Fast restart technique instead of keeping the good state (availability and consistency)

Question

How often do you solve your problems by restarting a computer, router, program, browser? Or even by reinstalling the operating system or software component?

This seems to be a common pattern when there is a suspect that software component does not keep its state in the right way, then you just get the initial state by restarting the component.

I've heard that Amazon/Google has a cluster of many-many nodes. And one important property of each node is that it can restart in seconds. So, if one of them fails, then returning it back to initial state is just a matter of restarting it.
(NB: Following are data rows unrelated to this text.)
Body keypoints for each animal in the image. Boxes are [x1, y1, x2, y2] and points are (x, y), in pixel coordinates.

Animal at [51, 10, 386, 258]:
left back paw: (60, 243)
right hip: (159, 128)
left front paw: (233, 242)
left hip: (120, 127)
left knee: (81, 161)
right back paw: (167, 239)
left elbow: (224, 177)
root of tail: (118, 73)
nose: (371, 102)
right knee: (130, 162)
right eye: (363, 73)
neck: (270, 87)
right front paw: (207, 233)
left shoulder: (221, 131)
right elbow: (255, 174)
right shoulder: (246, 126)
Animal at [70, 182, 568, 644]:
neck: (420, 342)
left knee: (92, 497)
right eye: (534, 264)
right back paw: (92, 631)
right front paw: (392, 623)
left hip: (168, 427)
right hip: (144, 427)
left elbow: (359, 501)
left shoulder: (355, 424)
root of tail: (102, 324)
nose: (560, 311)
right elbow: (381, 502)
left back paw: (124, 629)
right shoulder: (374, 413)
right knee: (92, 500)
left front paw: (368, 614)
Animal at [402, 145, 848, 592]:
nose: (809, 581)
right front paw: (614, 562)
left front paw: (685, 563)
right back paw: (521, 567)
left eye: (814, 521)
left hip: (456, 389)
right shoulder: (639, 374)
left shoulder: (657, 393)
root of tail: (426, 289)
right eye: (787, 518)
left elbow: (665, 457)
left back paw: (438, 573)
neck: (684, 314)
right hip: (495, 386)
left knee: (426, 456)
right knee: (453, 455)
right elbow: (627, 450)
Are there any languages/frameworks/design patterns out there that leverage this techinque as a first-class citizen?

EDIT The link that describes some principles behind Amazon as well as overall principles of availability and consistency: http://www.infoq.com/presentations/availability-consistency

Answer 1

Embedded systems may have a checkpoint feature where every n ms, the current stack is saved. The memory is non-volatile on power restart(ie battery backed), so on a power start, a test is made to see if the code needs to jump to an old checkpoint, or if it's a fresh system.

I'm going to guess that a similar technique(but more sophisticated) is used for Amazon/Google.

Answer 2

This is actually very rare in the unix/linux world. Those oses were designed (and so was windows) to protect themselves from badly behaved processes. I am sure google is not relying on hard restarts to correct misbehaved software. I would say this technique should not be employed and if someone says that the fatest route to recovery for their software you should look for something else!

Answer 3

Microcontrollers typically have a watchdog timer, which must be reset (by a line of code) every so often or else the microcontroller will reset. This keeps the firmware from getting stuck in an endless loop, stuck waiting for input, etc.
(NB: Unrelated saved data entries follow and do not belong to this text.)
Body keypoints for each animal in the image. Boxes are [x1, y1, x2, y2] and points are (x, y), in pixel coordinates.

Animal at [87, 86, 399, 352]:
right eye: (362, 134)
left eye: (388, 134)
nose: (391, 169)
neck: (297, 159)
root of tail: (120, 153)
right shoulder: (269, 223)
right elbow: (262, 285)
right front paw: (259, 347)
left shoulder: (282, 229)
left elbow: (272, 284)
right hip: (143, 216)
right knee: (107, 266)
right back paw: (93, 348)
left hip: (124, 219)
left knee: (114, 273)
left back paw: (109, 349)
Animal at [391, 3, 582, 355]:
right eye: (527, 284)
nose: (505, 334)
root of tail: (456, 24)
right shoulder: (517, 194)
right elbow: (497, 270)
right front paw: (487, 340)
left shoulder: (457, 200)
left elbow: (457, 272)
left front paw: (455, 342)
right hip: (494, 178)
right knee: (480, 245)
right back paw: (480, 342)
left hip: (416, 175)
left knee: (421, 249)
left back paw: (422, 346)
Unused memory is sometimes set to an instruction which causes a reset, or a jump to a the same location that the microcontroller starts at when it is reset. This will reset the microcontroller if it somehow jumps to a location outside the program memory.

Answer 4

Though I can't think of a design pattern per se, in my experience, it's a result of "select is broken" from developers.

I've seen a 50-user site cripple both SQL Server Enterprise Edition (with a 750 MB database) and a Novell server because of poor connection management coupled with excessive calls and no caching. Novell was always the culprit according to developers until we found a missing "CloseConnection" call in a core library. By then, thousands were spent, unsuccessfully, on upgrades to address that one missing line of code.

(Why they had Enterprise Edition was beyond me so don't ask!!)

Answer 5

If you look at scripting languages like php running on Apache, each invocation starts a new process. In the basic case there is no shared state between processes and once the invocation has finished the process is terminated.

The advantages are less onus on resource management as they will be released when the process finishes and less need for error handling as the process is designed to fail-fast and it cannot be left in an inconsistent state.

Answer 6

I've seen it a few places at the application level (an app restarting itself if it bombs).

I've implemented the pattern at an application level, where a service reading from Dbase files starts getting errors after reading x amount of times. It looks for a particular error that gets thrown, and if it sees that error, the service calls a console app that kills the process and restarts the service. It's kludgey, and I hate it, but for this particular situation, I could find no better answer.

AND bear in mind that IIS has a built in feature that restarts the application pool under certain conditions.

For that matter, restarting a service is an option for any service on Windows as one of the actions to take when the service fails.

Answer 7

This is common in the embedded systems world, and in telecommunications. It's much less common in the server based world.

There's a research group you might be interested in. They've been working on Recovery-Oriented Computing or "ROC". The key principle in ROC is that the cleanest, best, most reliable state that any program can be in is right after starting up. Therefore, on detecting a fault, they prefer to restart the software rather than attempt to recover from the fault.

Sounds simple enough, right? Well, most of the research has gone into implementing that idea. The reason is exactly what you and other commenters have pointed out: OS restarts are too slow to be a viable recovery method.

ROC relies on three major parts:

1. A method to detect faults as early as possible.
2. A means of isolating the faulty component while preserving the rest of the system.
3. Component-level restarts.

The real key difference between ROC and the typical "nightly restart" approach is that ROC is a strategy where the reboots are a reaction. What I mean is that most software is written with some degree of error handling and recovery (throw-and-catch, logging, retry loops, etc.) A ROC program would detect the fault (exception) and immediately exit. Mixing up the two paradigms just leaves you with the worst of both worlds---low reliability and errors.